孤児院で、賢しく立ち回ることができたのは、この力によることが大きいのだが、それが通用しないとなるとどうするべきか。素早く考えを巡らせようとしていると、不意に部屋の扉がギィと音を立てた。
振り向くと扉の陰に隠れながらこちらを見つめる小さな子供、孤児院の子の一人であるマリエルがいた。
びくびく、おどおどと気遣うようにこちらを見ている。
「マリエル。ダメだろ。今、僕はお客さんとお話ししているんだから。さ、あっちでみんなと院長先生のお手伝いをしてきなさい」
できるだけ優し目に声をかけた。
マリエルは孤児院の中でも大人しい子で、他人の言うことをよく聞く、言ってみれば扱いやすい子だから、強く言わなくてもそれで十分だと思ったからだ。

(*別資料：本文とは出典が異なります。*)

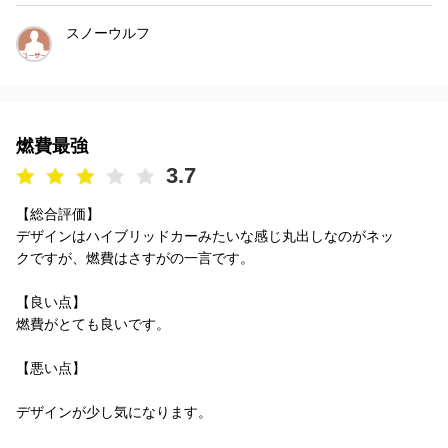
スノーウルフ
燃費最強
3.7
【総合評価】
デザインはハイブリッドカーみたいな感じ丸出しなのがネッ
クですが、燃費はさすがの一言です。
【良い点】
燃費がとても良いです。
【悪い点】
デザインが少し気になります。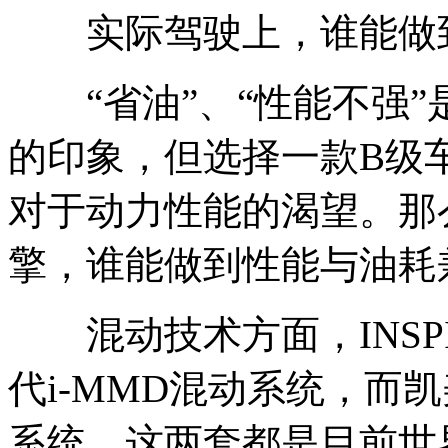
实际驾驶上，谁能做到
“省油”、“性能不强”
的印象，但选择一款B级
对于动力性能的渴望。那么I
擎，谁能做到性能与油耗
混动技术方面，INSPI
代i-MMD混动系统，而凯
系统，这两套都是目前世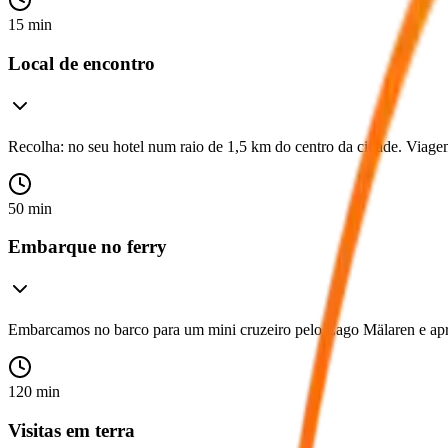
15 min
Local de encontro
Recolha: no seu hotel num raio de 1,5 km do centro da cidade. Viagem 
50 min
Embarque no ferry
Embarcamos no barco para um mini cruzeiro pelo Lago Mälaren e aprec
120 min
Visitas em terra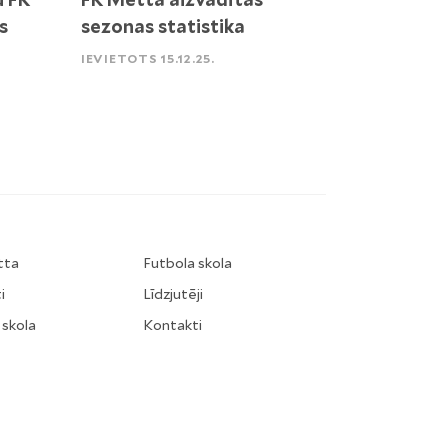
s
sezonas statistika
IEVIETOTS 15.12.25.
tta
Futbola skola
i
Līdzjutēji
 skola
Kontakti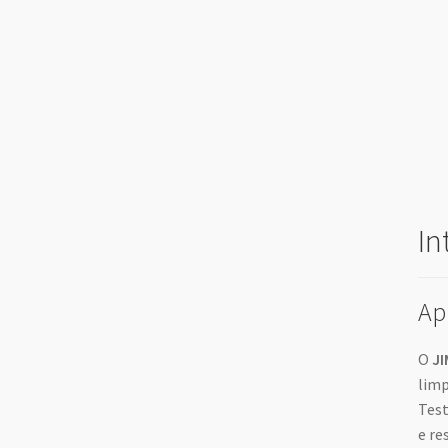
In
Ap
O
JI
limp
Test
e re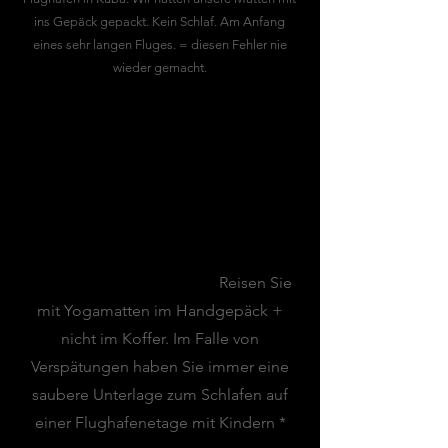
ins Gepäck gepackt. Kein Schlaf. Am Anfang
eines sehr langen Fluges. = diesen Fehler nie
wieder gemacht.
MEINE TOP-TIPPS
Flughafen-Tipp:
Reisen Sie
mit Yogamatten im Handgepäck +
nicht im Koffer. Im Falle von
Verspätungen haben Sie immer eine
saubere Unterlage zum Schlafen auf
einer Flughafenetage mit Kindern *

子供多い孤児院でうまく立ち回るやり方として、他の子どもの統率の仕方を工夫することだと思っていたからだ。
いつもなら素直に言うことを聞くマリエルは、しかし言うとおりに出ていこうとはせずに、泣きそうな顔でこちらをじっと見ている。
「おにいちゃん……どっかいっちゃうの?」
舌を打ちたくなった。
周りの子供よりも上に位置するという立ち位置のために、どうやら下手に依存心を抱かせてしまっているのだろう。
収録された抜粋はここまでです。